▶ [Document passage]:
Samuel Aaron Moyn (born 1972) is the Henry R. Luce Professor of Jurisprudence at Yale Law School and Professor of History at Yale University, which he joined in July 2017. Previously, he was a professor of history at Columbia University for thirteen years and a professor of history and of law at Harvard University for three years. His research interests are in modern European intellectual history, with special interests in France and Germany, political and legal thought, historical and critical theory, and Jewish studies.

He has been co-director of the New York-area Consortium for Intellectual and Cultural History, is editor of the journal Humanity, and has editorial positions at several other publications.

Academic career 
After attending University City High School in St. Louis, Missouri, Moyn earned his A.B. degree from Washington University in St. Louis in history and French literature (1994). He continued his education, earning a Ph.D. from the University of California at Berkeley (2000) and his J.D. from Harvard Law School (2001).

▶ [Set tasks]:
A) In the biography of Samuel Moyn, which journal does he edit?
B) Continue the biography of Samuel Moyn from its last sentence.

▶ [Extracted material]:

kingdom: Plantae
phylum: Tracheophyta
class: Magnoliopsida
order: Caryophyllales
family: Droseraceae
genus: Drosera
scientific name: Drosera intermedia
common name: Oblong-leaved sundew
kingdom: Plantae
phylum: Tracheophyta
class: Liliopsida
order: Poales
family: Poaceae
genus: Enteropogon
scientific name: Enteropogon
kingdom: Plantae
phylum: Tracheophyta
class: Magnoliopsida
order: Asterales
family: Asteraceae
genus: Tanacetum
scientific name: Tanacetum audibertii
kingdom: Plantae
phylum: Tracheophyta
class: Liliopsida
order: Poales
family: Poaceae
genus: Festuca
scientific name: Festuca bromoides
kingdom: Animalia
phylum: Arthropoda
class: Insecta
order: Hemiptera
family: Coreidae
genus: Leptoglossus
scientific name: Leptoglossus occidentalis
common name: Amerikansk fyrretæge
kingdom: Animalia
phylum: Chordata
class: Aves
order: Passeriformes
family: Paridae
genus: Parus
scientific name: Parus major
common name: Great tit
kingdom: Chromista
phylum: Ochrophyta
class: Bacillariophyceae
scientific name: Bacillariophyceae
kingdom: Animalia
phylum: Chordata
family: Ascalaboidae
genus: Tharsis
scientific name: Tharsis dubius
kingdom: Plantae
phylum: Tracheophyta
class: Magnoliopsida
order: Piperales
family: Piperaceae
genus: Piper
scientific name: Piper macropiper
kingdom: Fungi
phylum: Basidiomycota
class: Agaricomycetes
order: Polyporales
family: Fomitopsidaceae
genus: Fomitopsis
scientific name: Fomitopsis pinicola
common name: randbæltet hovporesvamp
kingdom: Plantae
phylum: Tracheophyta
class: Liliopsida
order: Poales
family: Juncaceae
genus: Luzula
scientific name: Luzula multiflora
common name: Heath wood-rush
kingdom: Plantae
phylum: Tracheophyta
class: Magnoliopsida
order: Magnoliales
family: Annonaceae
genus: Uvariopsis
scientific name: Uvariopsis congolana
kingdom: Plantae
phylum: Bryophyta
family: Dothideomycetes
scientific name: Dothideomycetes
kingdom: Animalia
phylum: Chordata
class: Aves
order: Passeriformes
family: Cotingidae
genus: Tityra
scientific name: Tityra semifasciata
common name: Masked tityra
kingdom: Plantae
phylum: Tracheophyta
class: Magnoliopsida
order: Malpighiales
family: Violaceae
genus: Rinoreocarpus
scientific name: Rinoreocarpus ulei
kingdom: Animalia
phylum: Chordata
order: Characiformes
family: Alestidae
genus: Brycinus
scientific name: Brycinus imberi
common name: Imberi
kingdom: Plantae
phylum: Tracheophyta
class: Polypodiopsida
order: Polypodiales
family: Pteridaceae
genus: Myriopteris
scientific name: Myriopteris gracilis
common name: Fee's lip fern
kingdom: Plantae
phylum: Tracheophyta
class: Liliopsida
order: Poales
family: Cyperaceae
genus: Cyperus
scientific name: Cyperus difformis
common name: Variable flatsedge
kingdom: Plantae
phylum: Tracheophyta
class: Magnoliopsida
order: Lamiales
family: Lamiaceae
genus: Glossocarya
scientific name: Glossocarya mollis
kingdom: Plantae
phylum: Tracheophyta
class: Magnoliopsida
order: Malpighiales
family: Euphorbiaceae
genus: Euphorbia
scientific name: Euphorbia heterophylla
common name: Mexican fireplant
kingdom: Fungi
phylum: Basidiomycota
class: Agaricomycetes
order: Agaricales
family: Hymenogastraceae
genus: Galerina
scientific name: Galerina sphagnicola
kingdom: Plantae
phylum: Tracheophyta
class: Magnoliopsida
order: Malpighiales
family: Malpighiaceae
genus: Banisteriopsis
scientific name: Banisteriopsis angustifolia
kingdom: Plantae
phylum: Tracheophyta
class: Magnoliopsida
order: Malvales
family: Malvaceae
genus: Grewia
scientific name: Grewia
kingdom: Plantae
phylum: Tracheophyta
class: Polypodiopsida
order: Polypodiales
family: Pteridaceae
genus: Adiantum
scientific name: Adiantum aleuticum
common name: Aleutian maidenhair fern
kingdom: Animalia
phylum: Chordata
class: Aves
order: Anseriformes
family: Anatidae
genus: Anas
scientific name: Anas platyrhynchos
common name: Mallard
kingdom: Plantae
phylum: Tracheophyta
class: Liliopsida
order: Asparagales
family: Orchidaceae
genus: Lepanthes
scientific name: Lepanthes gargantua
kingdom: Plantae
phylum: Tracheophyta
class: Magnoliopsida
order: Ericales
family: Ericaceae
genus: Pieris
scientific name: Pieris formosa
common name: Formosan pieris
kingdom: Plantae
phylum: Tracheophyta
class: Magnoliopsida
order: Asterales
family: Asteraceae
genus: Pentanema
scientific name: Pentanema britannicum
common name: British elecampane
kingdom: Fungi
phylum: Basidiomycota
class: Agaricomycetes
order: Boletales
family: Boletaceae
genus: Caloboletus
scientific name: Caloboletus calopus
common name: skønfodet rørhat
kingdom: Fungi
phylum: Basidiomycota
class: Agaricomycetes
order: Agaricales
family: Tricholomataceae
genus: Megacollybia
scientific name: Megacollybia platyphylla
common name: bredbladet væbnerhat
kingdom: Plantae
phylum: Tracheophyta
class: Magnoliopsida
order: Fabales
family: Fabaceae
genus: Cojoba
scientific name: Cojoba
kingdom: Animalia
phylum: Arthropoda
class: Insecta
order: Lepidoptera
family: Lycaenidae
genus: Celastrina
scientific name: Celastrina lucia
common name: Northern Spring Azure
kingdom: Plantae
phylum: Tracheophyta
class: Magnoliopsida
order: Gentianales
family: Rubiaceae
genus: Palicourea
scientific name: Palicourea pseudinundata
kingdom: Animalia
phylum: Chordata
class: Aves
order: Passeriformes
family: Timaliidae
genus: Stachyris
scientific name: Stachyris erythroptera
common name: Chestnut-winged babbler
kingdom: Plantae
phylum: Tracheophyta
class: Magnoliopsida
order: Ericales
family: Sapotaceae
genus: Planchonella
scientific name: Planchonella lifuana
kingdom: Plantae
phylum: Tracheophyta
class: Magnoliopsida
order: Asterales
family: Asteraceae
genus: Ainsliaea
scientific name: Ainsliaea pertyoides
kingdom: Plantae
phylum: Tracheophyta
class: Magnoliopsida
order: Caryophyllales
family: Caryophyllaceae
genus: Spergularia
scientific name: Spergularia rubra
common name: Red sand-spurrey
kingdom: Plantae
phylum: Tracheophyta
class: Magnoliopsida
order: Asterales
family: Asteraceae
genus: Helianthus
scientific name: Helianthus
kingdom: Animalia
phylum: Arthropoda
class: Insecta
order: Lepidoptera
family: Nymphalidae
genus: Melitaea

▶ [The answers]:
A) He edits the journal Humanity.

B)
In 2007, Moyn received Columbia University's annual Mark Van Doren Award for outstanding undergraduate teaching, determined by undergraduates, and its Distinguished Columbia Faculty Award for "unusual merit across a range of professorial activities". In 2008, he won a Guggenheim Fellowship, and is currently a Berggruen Fellow at the Edmond J. Safra Center for Ethics at Harvard.

He is also a fellow at the Quincy Institute for Responsible Statecraft.

Personal life 
Samuel Moyn is Jewish. He is also married.

Publications

Books 
Origins of the Other: Emmanuel Levinas between Revelation and Ethics (2005, Cornell University Press)
A Holocaust Controversy: The Treblinka Affair in Postwar France (2005, Brandeis University Press)
Pierre Rosanvallon, Democracy Past and Future (2006, editor Samuel Moyn, Columbia University Press) 
 The Last Utopia: Human Rights in History (2010, Harvard University Press)
 Human Rights and the Uses of History (2014, Verso)
 Christian Human Rights (2015, University of Pennsylvania Press)
 Not Enough: Human Rights in an Unequal World (2018, Harvard University Press)
 Humane: How the United States Abandoned Peace and Reinvented War (2021, Macmillan)

Selected articles 
 "Imperial Graveyard" (review of George Packer, Our Man:  Richard Holbrooke and the End of the American Century, Cape, 2019, 592 pp., ), London Review of Books, vol. 42, no. 3 (6 February 2020), pp. 23–25.  Moyn concludes his review, on p. 25: "[Packer's book] Our Man may be the most vivid tour of America's foreign delusions that has been offered since the Vietnam War."
 "The Road to Hell" (review of Samantha Power's The Education of an Idealist: A Memoir), American Affairs Journal Vol. IV, Spring 2020 pp. 149–160.
 "Michael Ratner's Tragedy, and Ours" (essay adapted by the author from his 2021 book Humane: How the United States Abandoned Peace and Reinvented War), The New York Review of Books, September 1, 2021.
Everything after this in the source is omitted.